Freedom of Speech Part Three of Several

Eternal Hope Springs

The Scene: Inside Bob-Ed’s community store. Broderick, Pete, Grady, Luther, Parson Paul, and Alphonso are lounging in the back. It’s the evening after Part Two.

“Now I’m disturbed,” said Grady.

“We’ve long had our suspicions,” said Luther.

“Is everything allowed under free speech rules?” asked Grady.

“That’s one of the powers of it,” said Pete. “Letting a body spout with the brakes off is a surefire method for finding out just how big an idiot they truly are.”

“How’s your onions coming, Luther?” asked Alphonso.

“Might not be an idiot,” said Grady, “could be a professional windbag.” 

“A few things are proscribed,” said Broderick, “sedition, violent overthrow of the established order, fighting words, blackmail, plagiarism, yelling ‘Fire’ in a crowded theatre, that sort of thing.”

“Dragging along,” said Luther.

“What if there was a fire? What would you yell? Pigeons?” asked Pete.

“Yelling ‘Pigeons’ in a burning building is going to generate the wrong kind of reaction,” said Bob-Ed. “People’d be covering their popcorn instead of heading for the exits.”

“Your talky tonight, Luther,” said Grady.

“I get itchy as the harvest approaches,” said Luther. “Cuts into fiddling time.”

“If there was a fire in the theatre than it would be perfectly reasonable to yell ‘Fire’,” said Broderick.

“What if it was only a little fire?” asked Pete. “Yelling’d cause an unnecessary panic and you could still wind up in jail.”

“You’d probably be all right if you used one of the diminutive synonyms for fire, introduced it politely, followed it with calm instructions or perhaps maybe a suggestion and uttered it in a soothing voice,” said Parson Paul. “Something like, ‘Excuse me ladies and gentlemen but it appears some combustible objects have combined with oxygen to generate a degree of light, heat, and smoke. It may be useful if we all made our way to the exits in an orderly fashion’.”

“By the time you got all that out everyone else’d be yellin’ ‘Fire’,” said Pete.

“What if it was only a match?” asked Grady. “Would could you say then?”

“No smoking,” said Alphonso, lighting his pipe.

  “In the words of some wise individual who’s name temporarily escapes me the freedom of speech is much like the freedom to swing your arm. Your right to swing ends where the next fellow’s nose begins,” said Broderick.

“That’s a whole ‘nother thing,” said Pete. “What if that nose is getting stuck into something that ain’t its business?”

“Then the arm is free to do what it likes. If the nose gets busted it’s the nose’s own fault,” said Bob-Ed.

“But even if the nose was someplace it oughtn’t not be doesn’t the arm have a duty of care?” asked Grady.

“That depends on where the arm decides to swing,” said Broderick. “In a crowded room that could very well be an intentional tort whereas if the arm decided to swing whilst alone in the forest —”

“It’d likely crack a knuckle on a pine tree,” said Grady.

“Or the nose of a bear,” said Pete.

“So the arm has not only a duty of care towards others but towards itself,” said Parson Paul.

“And bears,” said Pete.

“Bears are not protected by the constitution,” said Broderick.

“Well they ought to be. They’re natural born citizens of this country just like the rest of us,” said Alphonso.

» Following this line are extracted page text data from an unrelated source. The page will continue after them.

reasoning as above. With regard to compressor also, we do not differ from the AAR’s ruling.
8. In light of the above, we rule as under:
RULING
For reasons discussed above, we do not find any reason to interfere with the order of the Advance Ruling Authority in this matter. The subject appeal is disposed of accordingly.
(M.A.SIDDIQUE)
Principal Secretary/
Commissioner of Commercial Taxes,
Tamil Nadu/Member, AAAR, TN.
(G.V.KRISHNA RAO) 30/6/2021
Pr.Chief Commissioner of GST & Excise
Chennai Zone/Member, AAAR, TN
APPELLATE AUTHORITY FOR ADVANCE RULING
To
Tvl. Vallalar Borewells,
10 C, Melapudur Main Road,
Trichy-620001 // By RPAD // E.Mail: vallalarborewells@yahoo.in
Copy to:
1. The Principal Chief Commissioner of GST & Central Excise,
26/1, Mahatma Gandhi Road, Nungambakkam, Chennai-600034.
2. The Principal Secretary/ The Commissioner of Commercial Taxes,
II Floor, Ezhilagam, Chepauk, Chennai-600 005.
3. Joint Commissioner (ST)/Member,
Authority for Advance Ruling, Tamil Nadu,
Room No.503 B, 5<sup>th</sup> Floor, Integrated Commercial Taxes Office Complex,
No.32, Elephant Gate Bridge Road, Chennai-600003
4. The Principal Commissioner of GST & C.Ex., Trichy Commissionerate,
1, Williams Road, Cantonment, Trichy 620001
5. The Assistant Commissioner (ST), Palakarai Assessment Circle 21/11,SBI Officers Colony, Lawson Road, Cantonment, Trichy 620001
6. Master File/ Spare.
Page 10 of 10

“So if I understand correctly… and it’s true that speaking and arm-swinging are similar in law… then a body of the first part needs to be careful about what it says in case it butts up against the nose of a body of the second part who may or may not have a right to be in the way and that if that second part is a body capable of swallowing the first part in one gulp then it’s the first part’s own fault for not be careful enough to check if the proximity of the second part is such, whether they deserved to be or not, to be impacted and if they are and the first part gets eaten then it’s no more than what they deserve,” said Pete. 

“We’d all have to think carefully before we said anything,” said Parson Paul

“That’d be plum un-American,” said Alphonso.